As a small museum we can meet everyone who comes through the door. We get Tripadvisor reviews, we read them and we take them to heart; you can’t please everyone all the time, especially on social media, but if one person has a negative comment it really upsets me. Everything I’ve ever known is connected to Bugatti so my job means a ridiculous amount to me. I take it seriously, perhaps too seriously.
There are different ways to become a curator, some choose it as their first career path, others retrain, and others get involved through volunteering and a job opportunity comes along. I was a trustee long before I applied for the role, I wanted to be more hands-on.
Born in Germany, I moved to France aged ten, which is where I studied economics at university. At 21, I applied for jobs in London and accepted an offer to work as a trainee in the PR department at Christie’s and frankly, it was amazing. I worked ridiculous hours but I got to travel, meet people and see cars I never thought I’d see outside a collection. My four languages were very useful and eventually I became European press officer. After Christie’s I freelanced for many years. I think my eyebrows turned white overnight when I coordinated the UK launch of the Bugatti EB 110 in central London which involved organising a parade of 25 Bugattis in Hyde park, a press conference for 100 and a gala dinner for 650 with my team at the time.

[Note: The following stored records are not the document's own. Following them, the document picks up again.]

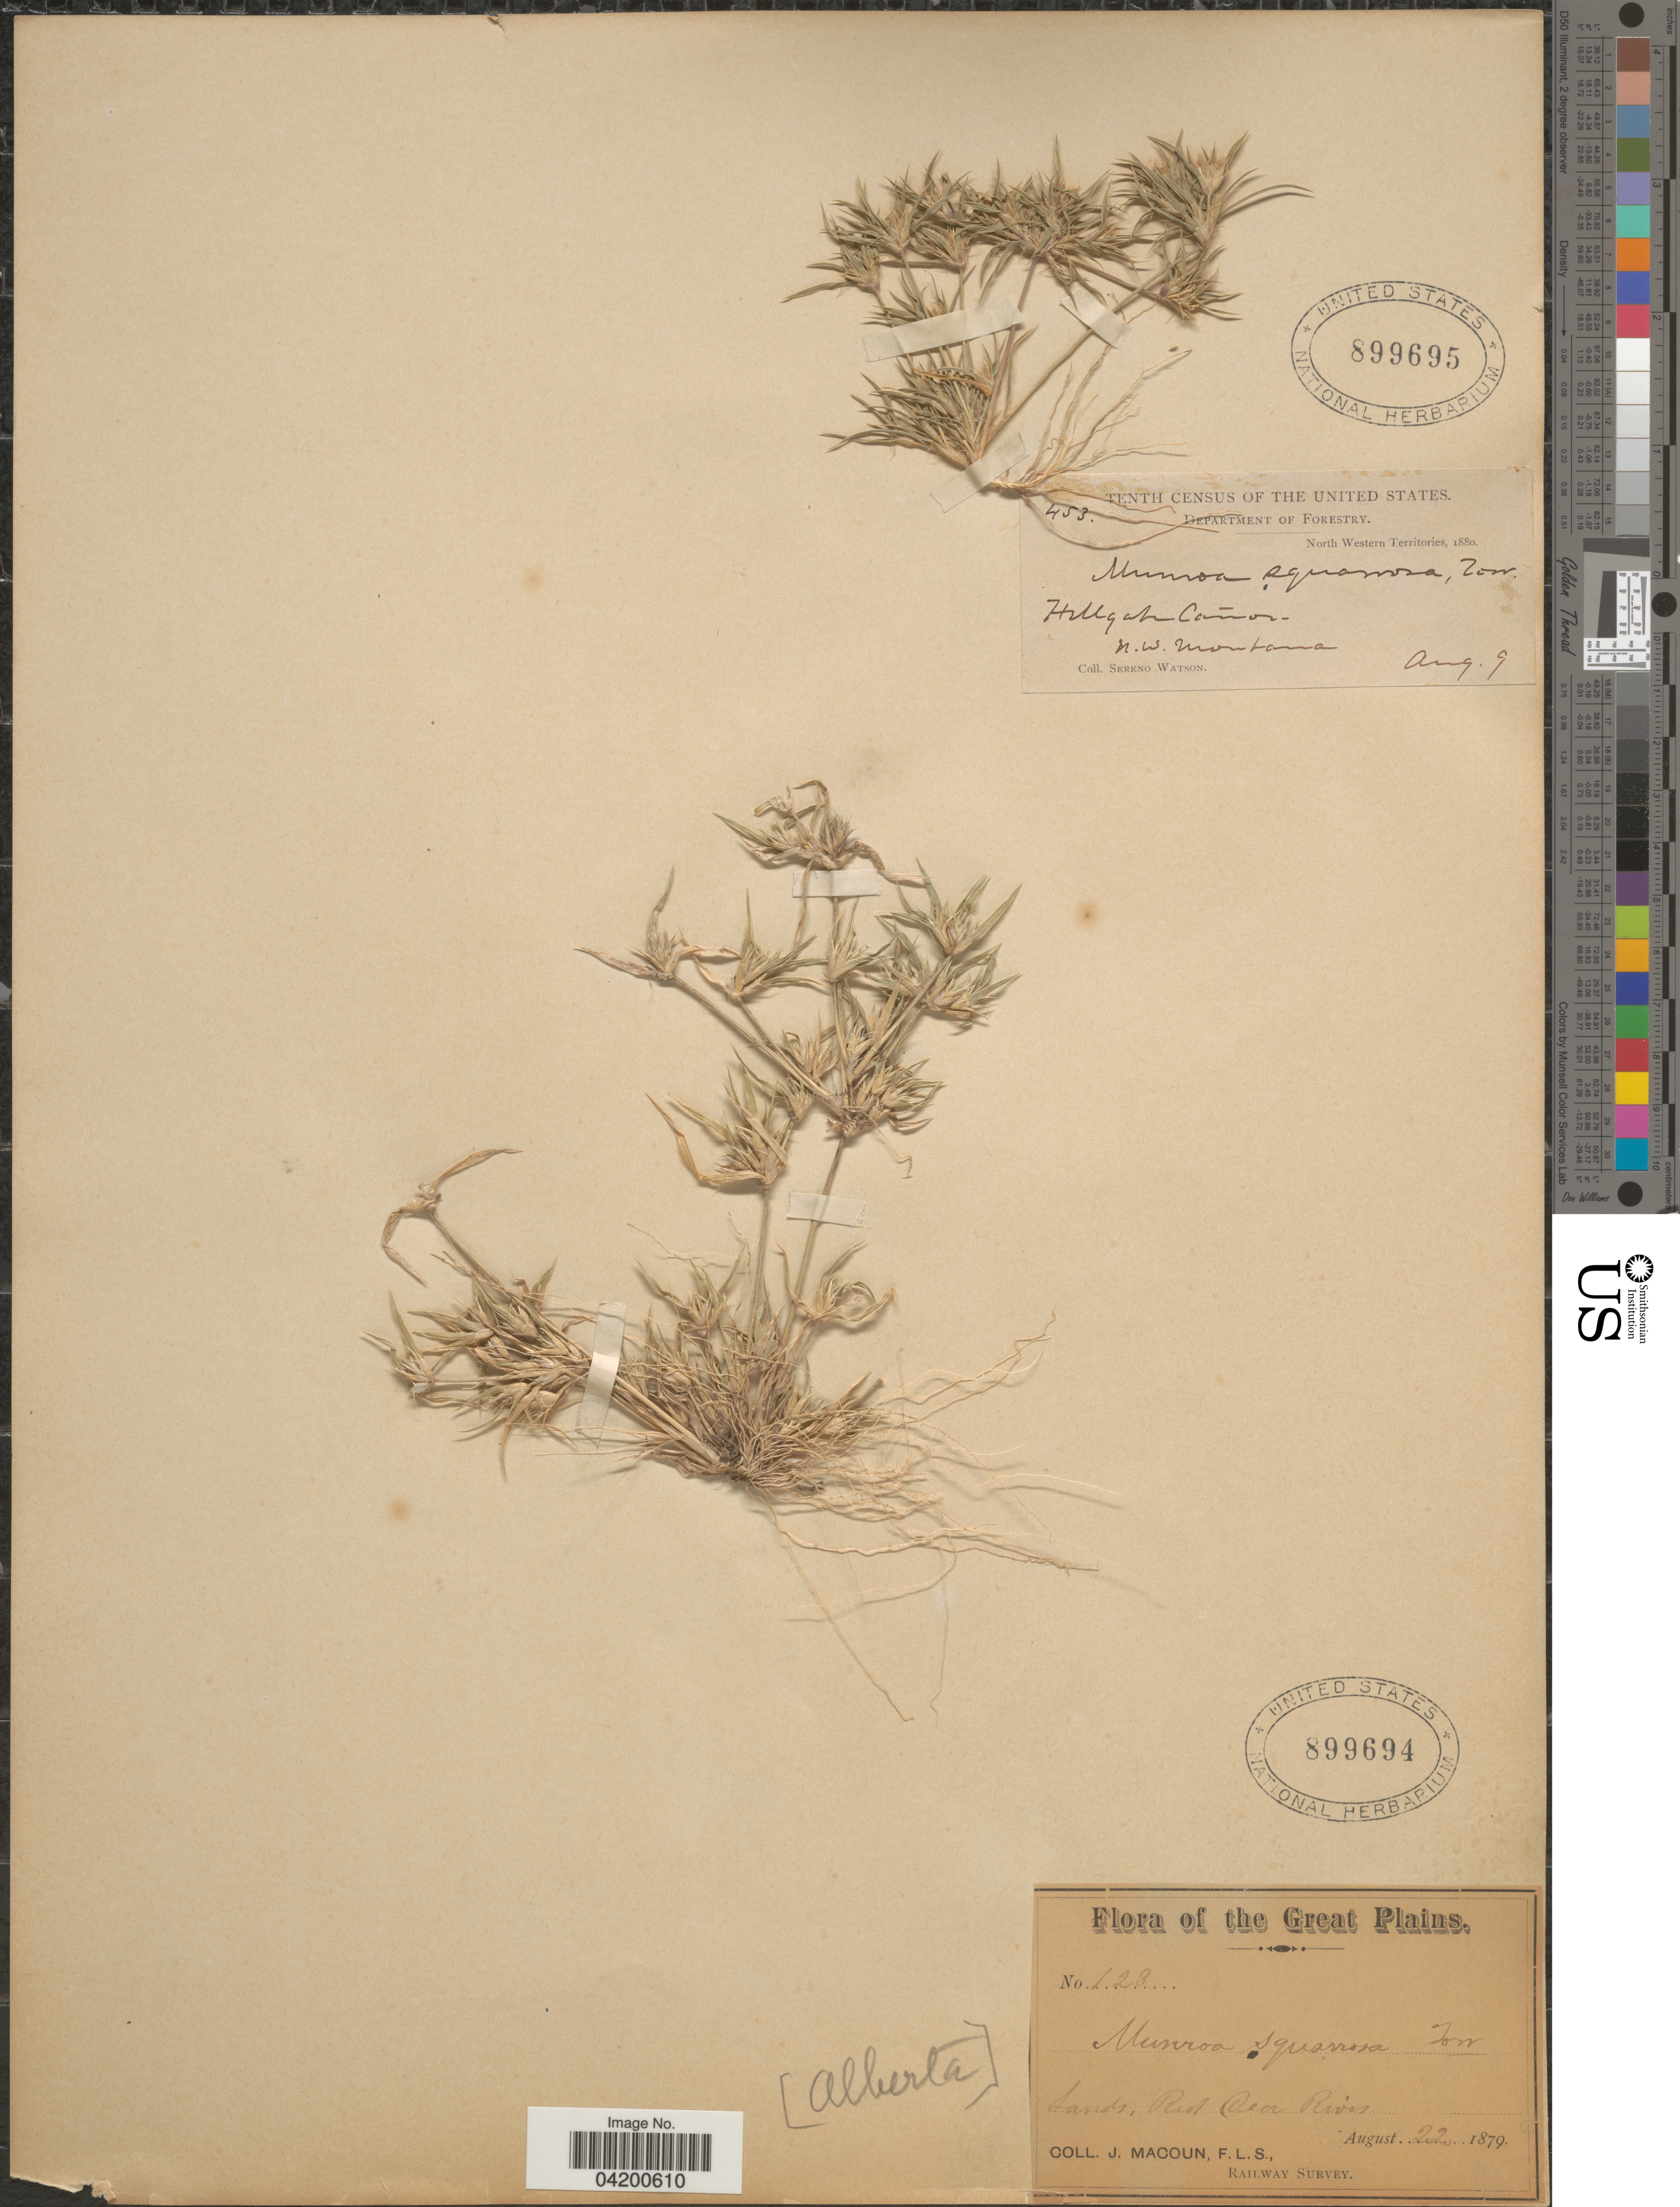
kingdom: Plantae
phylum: Tracheophyta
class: Liliopsida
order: Poales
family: Poaceae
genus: Munroa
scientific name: Munroa squarrosa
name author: (Nutt.) Torr.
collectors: S. Watson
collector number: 453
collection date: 1880-08-09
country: United States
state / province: Montana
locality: Tenth Census of the United States [unsure placement]. North Western Territories. Hellgate Cañon. N.W. Montana.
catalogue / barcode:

The museum is a place loved by 5-year-olds and 105-year-olds where no expert knowledge is needed to have a good time. We let people touch engines and crankshafts, and there are all kinds of artefacts to explore, including an original electric Baby Bugatti.
Our temporary exhibitions (which we sometimes take on tour) rely on brainstorming, proofreading and fact checking, as well as generosity from those that lend us cars. A few years ago the curator at The National Automobile Museum in France loaned us the completely original 1939 Bugatti Works Type 59/50B. It’s one of the most famous Bugattis in existence so it was a very big deal. For the official opening of the exhibition we invited one of Ettore Bugatti’s granddaughters, Caroline, and her family and the son of the works mechanic who was there when the car was last on the road, bringing all of that together was very special.
You should be proud of the organisation you work for, and I think I’m a little bit Bugatti obsessed, which I blame my father for in the nicest possible way. I don’t think I’ll retire any time soon.”